I don't like birthdays... I like celebrating other people's birthdays but not mine.

I always wanted my family to be happy especially when celebrating our birthdays but I guess that never happened.

All I want for my birthday is to see my relatives happy and together. So, I prefer other celebrations than birthday because it's like the attention is all given to you and it's for you "only".

I like Christmas better :)
 
They seem to go unnoticed by everyone except for myself. They are depressing.
 
just had a b-day. im 28 now.

i kinda loathe the birthday song... glad that i didnt hear it this year.
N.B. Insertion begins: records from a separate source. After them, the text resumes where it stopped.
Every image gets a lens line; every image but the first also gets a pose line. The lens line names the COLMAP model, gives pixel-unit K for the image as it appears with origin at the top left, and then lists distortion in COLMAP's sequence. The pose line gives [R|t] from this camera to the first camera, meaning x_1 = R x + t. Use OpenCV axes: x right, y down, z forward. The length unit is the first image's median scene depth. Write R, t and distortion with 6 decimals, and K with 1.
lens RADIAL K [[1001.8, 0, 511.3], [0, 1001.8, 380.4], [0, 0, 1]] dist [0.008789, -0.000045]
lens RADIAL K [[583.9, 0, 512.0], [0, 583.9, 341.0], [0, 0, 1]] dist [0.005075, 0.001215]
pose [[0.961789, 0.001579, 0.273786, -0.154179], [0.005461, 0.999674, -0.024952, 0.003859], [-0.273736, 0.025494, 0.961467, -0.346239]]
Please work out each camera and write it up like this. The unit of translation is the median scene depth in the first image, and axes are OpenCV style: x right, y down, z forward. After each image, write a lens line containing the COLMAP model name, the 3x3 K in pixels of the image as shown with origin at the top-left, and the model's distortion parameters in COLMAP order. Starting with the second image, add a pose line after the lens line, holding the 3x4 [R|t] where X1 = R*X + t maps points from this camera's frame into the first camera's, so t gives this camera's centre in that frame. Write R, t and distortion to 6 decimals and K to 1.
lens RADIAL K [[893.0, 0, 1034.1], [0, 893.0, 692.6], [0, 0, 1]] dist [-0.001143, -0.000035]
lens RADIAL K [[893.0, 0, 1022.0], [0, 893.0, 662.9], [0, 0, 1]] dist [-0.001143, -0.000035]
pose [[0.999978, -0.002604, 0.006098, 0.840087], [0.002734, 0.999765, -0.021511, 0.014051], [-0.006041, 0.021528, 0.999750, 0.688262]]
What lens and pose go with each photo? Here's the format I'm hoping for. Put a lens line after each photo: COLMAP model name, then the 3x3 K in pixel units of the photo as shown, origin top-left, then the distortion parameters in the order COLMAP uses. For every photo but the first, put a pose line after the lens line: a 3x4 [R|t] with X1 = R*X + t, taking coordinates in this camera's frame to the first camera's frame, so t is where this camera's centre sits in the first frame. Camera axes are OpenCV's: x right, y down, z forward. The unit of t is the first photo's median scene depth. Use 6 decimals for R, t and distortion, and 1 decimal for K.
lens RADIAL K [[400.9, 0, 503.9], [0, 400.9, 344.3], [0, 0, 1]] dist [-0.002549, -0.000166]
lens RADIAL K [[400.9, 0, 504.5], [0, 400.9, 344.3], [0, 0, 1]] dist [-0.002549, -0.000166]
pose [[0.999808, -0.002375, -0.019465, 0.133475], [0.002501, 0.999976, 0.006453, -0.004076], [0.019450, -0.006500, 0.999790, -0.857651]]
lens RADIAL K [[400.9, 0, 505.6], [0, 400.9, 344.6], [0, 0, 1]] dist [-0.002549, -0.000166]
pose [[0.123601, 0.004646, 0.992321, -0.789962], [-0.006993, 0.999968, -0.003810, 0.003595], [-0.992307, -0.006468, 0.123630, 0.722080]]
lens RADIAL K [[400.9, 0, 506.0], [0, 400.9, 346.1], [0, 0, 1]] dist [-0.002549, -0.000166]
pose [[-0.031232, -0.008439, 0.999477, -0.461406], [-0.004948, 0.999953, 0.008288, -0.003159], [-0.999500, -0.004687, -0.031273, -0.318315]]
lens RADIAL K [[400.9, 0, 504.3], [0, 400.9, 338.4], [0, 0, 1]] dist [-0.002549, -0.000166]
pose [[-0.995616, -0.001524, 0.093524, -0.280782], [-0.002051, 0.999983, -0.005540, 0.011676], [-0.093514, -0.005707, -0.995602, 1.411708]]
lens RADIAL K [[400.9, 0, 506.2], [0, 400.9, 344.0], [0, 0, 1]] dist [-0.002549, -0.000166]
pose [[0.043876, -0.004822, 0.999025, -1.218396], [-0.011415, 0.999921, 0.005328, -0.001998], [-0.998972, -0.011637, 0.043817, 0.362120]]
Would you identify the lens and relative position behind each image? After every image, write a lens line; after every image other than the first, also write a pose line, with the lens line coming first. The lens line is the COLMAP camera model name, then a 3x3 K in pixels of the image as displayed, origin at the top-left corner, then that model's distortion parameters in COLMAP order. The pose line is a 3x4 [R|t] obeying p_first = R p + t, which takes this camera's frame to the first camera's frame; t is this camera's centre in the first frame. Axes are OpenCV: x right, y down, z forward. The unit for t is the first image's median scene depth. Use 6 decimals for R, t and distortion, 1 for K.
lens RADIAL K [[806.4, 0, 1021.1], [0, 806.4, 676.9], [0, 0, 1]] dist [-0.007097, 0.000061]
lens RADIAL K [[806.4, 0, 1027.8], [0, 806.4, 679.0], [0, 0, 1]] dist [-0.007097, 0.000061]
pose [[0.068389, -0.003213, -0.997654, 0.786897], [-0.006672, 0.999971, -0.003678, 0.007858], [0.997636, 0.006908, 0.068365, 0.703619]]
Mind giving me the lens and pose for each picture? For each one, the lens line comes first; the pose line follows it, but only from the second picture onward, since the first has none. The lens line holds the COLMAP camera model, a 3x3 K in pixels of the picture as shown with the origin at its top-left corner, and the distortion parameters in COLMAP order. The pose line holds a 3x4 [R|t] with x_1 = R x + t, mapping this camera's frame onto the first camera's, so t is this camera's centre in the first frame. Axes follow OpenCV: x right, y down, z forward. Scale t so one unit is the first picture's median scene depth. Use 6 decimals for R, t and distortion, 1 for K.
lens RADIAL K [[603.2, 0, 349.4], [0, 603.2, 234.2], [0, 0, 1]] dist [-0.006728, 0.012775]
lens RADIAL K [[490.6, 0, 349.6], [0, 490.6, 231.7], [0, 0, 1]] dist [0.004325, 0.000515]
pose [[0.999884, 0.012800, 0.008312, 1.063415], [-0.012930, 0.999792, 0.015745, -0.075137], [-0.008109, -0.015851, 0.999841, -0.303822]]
not into b-day parties either

i'd just like to chill with friends... maybe have a special beer

mom has always made me strawberry cake... and i love that little tradition
 
I enjoy other people's birthdays, and try my hardest to make it special for them.
As for my birthday, I enjoy, because I rarely see my whole family together, and that's always nice. However, I thoroughly dislike the attention, and as much as I like presents, I hate having people watching me open them, because I find that if you don't gush over it, the person who gave it to you doesn't think you like it or appreciate it.
Also, my birthday is halfway through the year, so it serves as something of a marker.
I don't like people making a fuss over my birthday, and don't mention it when it's coming up, but I do enjoy having a get together with friends.
Birthday's are pretty much for me, an excuse to have a good time.